Le deuxième risque est un risque social – je l'ai évoqué. Quant au troisième risque, il menace la qualité de notre engagement, si nous devions être amenés à faire du chiffre pour du chiffre. Nous devons à tout prix préserver l'image de l'expertise française.

Si ces risques sont maîtrisés, nous aurons créé un opérateur utile à notre politique de solidarité, car améliorer la gouvernance des pays du sud est ce que l'on peut faire de plus utile : les pays fragiles ont en effet autant besoin d'un transfert de savoir-faire que de financement. Nous aurons également créé un opérateur susceptible de soutenir l'influence de la France à l'étranger car, en exportant notre expertise, nous exportons les normes françaises et créons de ce fait un écosystème favorable à nos intérêts.

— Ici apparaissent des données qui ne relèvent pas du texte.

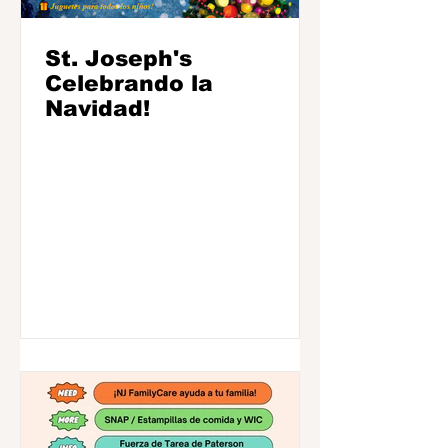
St. Joseph's
Celebrando la
Navidad!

La création d'Expertise France est sans doute un succès, mais la France n'en demeure pas moins en retrait dans ce domaine, notamment par rapport à l'Allemagne ou la Grande-Bretagne. La proportion de l'aide au développement consacrée par notre pays à l'expertise technique est inférieure à 10 %, contre 27 % en Allemagne, où la GIZ projette son expertise technique partout dans le monde, dans des projets dont le montant global atteint deux milliards d'euros. L'une des raisons en est que les Allemands y croient et pensent que l'expertise technique est l'un des instruments sur lequel doit s'appuyer une diplomatie globale moderne. Or il me semble que les Français, qui ont une longue expérience de l'assistance technique ainsi qu'une proximité avec les pays du sud que je n'ai pas à vous expliquer, devraient être plus offensifs.

Si Expertise France peut y contribuer en gagnant des parts de marché, nous le ferons d'autant mieux que nous serons aidés dans la structuration de nos équipes et que notre action pourra être portée, d'une part, par un accroissement de l'aide bilatérale et, d'autre part, par une augmentation de l'expertise technique au sein de cette aide bilatérale.

Sous ses réserves, l'agence que je dirige pense pouvoir atteindre les objectifs fixés par le COM.